The other way for bar charts is barplot() function.

f, ax = plt.subplots(figsize=(7, 5))

sns.barplot(
    data=diamonds, 
    x="color", y="price", 
    ci=99, palette="dark", alpha=.6
)
# ci: Size of confidence intervals to draw around estimated values. 

sns.despine(f)
../../_images/7aa289f0356a1982ec509647c1ef61b4baf81e8576f1bf7a98c6a8fa02882b29.png

1.2.1.5. Box plots#

The box plot is another kind of categorical plots to show the distribution of the data.

g = sns.catplot(
    data=diamonds, kind="box",
    x="cut", y="price", 
    palette="dark", 
    height=6,
    orient="v",
    whis=2,
    fliersize=0.5
)
# fliersize: Size of the markers used to indicate outlier observations.
# whis: Proportion of the IQR past the low and high quartiles to extend the plot whiskers.

g.despine(left=True)
g.set_axis_labels("Cut", "Price")
<seaborn.axisgrid.FacetGrid at 0x2bd80377ac0>
../../_images/b0ab7bb865e2844c9f882d912e48e94dfa42021b5837a5e54843c15f0d0490d2.png

Alternatively,

f, ax = plt.subplots(figsize=(7, 5))

sns.boxplot(
    data=diamonds, 
    x="cut", y="price", 
    palette="dark", 
    orient="v",
    whis=2,
    fliersize=0.5
)
# fliersize: Size of the markers used to indicate outlier observations.
# whis: Proportion of the IQR past the low and high quartiles to extend the plot whiskers.

sns.despine(f)
../../_images/3f87688a3ec179bed5c80c2939a7b11849d5979391d9fbe251806443875f01a7.png

1.2.1.6. Scatter plots#

Scatter plots could be generated by scatterplot(). For example,

sns.scatterplot(data=diamonds, x="x", y="price", alpha=0.1, edgecolor=None)
<AxesSubplot:xlabel='x', ylabel='price'>
../../_images/97ebed5f1bd61f02ce65bfc683f6ab44f026f022254fedc93de4a11469906bc8.png

In addition, Seaborn has a function called pairplot(), which shows the scatter matrix and is extremely useful for multivariate analysis.
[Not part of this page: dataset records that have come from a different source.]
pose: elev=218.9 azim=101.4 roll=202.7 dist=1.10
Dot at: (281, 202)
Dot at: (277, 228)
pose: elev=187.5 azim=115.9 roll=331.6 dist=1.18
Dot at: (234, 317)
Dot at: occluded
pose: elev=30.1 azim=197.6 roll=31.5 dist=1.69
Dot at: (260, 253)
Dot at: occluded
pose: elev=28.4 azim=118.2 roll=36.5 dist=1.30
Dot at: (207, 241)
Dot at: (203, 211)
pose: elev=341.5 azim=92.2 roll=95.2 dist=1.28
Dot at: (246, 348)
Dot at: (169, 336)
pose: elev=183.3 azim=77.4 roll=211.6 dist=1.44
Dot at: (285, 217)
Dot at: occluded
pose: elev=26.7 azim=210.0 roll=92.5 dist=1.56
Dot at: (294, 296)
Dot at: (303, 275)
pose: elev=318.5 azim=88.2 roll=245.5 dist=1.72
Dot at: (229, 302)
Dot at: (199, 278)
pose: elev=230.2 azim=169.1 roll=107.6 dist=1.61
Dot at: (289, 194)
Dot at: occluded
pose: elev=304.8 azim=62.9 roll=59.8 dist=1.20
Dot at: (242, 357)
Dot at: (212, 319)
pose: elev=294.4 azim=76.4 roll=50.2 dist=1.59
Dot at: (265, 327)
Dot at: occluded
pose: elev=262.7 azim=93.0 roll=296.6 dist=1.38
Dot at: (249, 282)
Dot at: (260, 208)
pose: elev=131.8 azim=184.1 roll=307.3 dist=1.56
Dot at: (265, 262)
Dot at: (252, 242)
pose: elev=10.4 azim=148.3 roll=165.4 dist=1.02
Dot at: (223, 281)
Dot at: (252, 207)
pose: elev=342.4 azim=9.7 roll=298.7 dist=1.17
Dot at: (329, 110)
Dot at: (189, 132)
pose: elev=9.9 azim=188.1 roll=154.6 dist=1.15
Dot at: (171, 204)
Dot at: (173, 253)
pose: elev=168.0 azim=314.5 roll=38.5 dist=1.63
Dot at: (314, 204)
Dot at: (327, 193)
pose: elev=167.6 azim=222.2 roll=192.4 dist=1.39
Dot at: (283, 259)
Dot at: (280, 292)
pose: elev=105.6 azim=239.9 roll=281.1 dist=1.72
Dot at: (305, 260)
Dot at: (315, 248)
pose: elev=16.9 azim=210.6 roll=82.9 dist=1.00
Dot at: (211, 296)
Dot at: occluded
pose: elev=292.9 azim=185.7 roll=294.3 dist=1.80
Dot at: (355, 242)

We use “penguins” dataset for this example.

df = sns.load_dataset("penguins")
sns.pairplot(df, hue="species", markers=["o", "s", "D"])
<seaborn.axisgrid.PairGrid at 0x2bd8d717040>
../../_images/cd1dd917f7b0d1f4d1fdc7b5db03f630de56eba4bb3b7982c2dff3af9abb7786.png

1.2.2. Plotting maps with Cartopy#

Mapping is a special case of a regular plot which usually involves some of these elements:

  • A map projection to transform data from the spherical shape of the earth to screen/paper

  • Additional geospatial features like coastlines, rivers, country boundaries etc.

In this section, we will demonstrate how to plot geospatial maps for climate analysis using Cartopy. Cartopy is a Python package designed for geospatial data processing in order to produce maps and other geospatial data analyses. It makes use of the powerful PROJ, NumPy and Shapely libraries and includes a programmatic interface built on top of Matplotlib for the creation of publication quality maps.

We’ll first introduce a simple example to get you familiar with Cartopy.

1.2.2.1. A simple example#

As usual, we start by importing our modules.

# import packages needed for the example
import numpy as np
import matplotlib.pyplot as plt
import cartopy.crs as ccrs
# plots show in the notebook
%matplotlib inline  

# additional configuration (optional)
plt.rcParams['figure.figsize'] = 12, 6
%config InlineBackend.figure_format = 'retina' 

Then we create some dummy data for plotting.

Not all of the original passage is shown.